• Okuma parçası:
***

Cumhurbaşkanı Erdoğan, "İsrail son 50 yıldır kasıtlı bir şekilde Kudüs´teki İslam mirasının izlerini silmeye çalışıyor. Silemeyeceksiniz." dedi.
Türkiye Cumhurbaşkanı Recep Tayyip Erdoğan, Pullman İstanbul Airport Hotel And Convention Center´da düzenlenen Parlamenterlerarası Kudüs Platformu İkinci Konferansı´ndaki konuşmasında, parlamenterleri medeniyetlerin ve kıtaların kavşak noktası olan, Hazreti Muhammed´in övgüsüne mahzar olan İstanbul´da ağırlamaktan duyduğu memnuniyeti dile getirdi.
Kalbi Kudüs için çarpan, yüreğinde Harem-i Şerif´in, Kubbet´üs Sahra´nın, Mescid-i Aksa´nın sızısı, hüznü ve aşkı bulanan misafirlere "hoş geldiniz" diyen Erdoğan, konferansta bulunan, Filistin meselesini kendi milli meselesi görüp, adalet ve barışın tesisi için gayret gösteren Kudüs sevdalılarına, Filistin meselesine destek verdikleri ve Kudüs davasına sahip çıktıkları için teşekkür etti.
Erdoğan, topraklarını işgale karşı savunurken can veren Filistinli şehitlere Allah´tan rahmet dileyerek, ciğerparelerini korumak için İsrail´in kurşunlarına göğüslerini siper eden babaları, Gazze sahilinde top oynarken bombalarla minik bedenleri parçalanan Filistinli çocukları, sabah namazına giderken siyonist yerleşimciler tarafından yakılarak şehit edilen Filistinli gençleri, Kudüs´ü namusları bilerek canları pahasına sahip çıkan Filistin´in cesur kadınlarını rahmetle yad etti.
16 Mart 2003´te 24 yaşında, daha ömrünün baharındayken İsrail buldozerlerinin ezdiği Rachel Corrie´yi saygıyla anan Erdoğan, "Mücadeleleriyle Kudüs´le beraber insanlığın onuruna da sahip çıkan, işgalciler karşısında Ümmet-i Muhammed´in izzetini çiğnetmeyen kahramanlara, ülkem ve milletim adına şükranlarımı sunuyorum." dedi.
Erdoğan, Cahit Zarifoğlu´nun şiirinde "Filistin bir sınav kağıdı/Her mümin kulun önünde" dediğini ifade ederek, Kudüs Platformu´nun yaptığı çalışmalarla, toplantı ve konferanslarla bu imtihanı alnının akıyla vermenin mücadelesini yürüttüğünü kaydetti.
Konferansa katılanların buradaki mevcudiyetleriyle Filistin davasına sadece kendi şahsi desteklerini değil aynı zamanda temsilcisi oldukları milyonlarca kardeşin muhabbetini de ortaya koyduklarını vurgulayan Erdoğan, gerek ülkelerinde yaptıkları faaliyetlerin, gerekse Kudüs Platformu´nun üyeleri olarak icra edilen programların son derece değerli ve kıymetli olduğuna inandığını söyledi.

***

• Kaynak veriler:
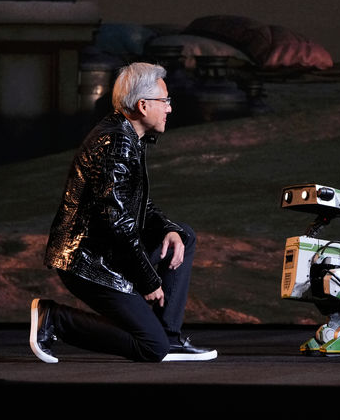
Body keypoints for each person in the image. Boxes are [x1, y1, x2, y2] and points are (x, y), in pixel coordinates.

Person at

***

Kudüs konferansına dair metinde "16 Mart 2003´te" sözcüklerinden başlayıp "mücadelesini yürüttüğünü kaydetti." sözcükleri de dahil olmak üzere oraya kadar uzanan bölümü olduğu gibi çıkarın.

• Çıktı:
16 Mart 2003´te 24 yaşında, daha ömrünün baharındayken İsrail buldozerlerinin ezdiği Rachel Corrie´yi saygıyla anan Erdoğan, "Mücadeleleriyle Kudüs´le beraber insanlığın onuruna da sahip çıkan, işgalciler karşısında Ümmet-i Muhammed´in izzetini çiğnetmeyen kahramanlara, ülkem ve milletim adına şükranlarımı sunuyorum." dedi.
Erdoğan, Cahit Zarifoğlu´nun şiirinde "Filistin bir sınav kağıdı/Her mümin kulun önünde" dediğini ifade ederek, Kudüs Platformu´nun yaptığı çalışmalarla, toplantı ve konferanslarla bu imtihanı alnının akıyla vermenin mücadelesini yürüttüğünü kaydetti.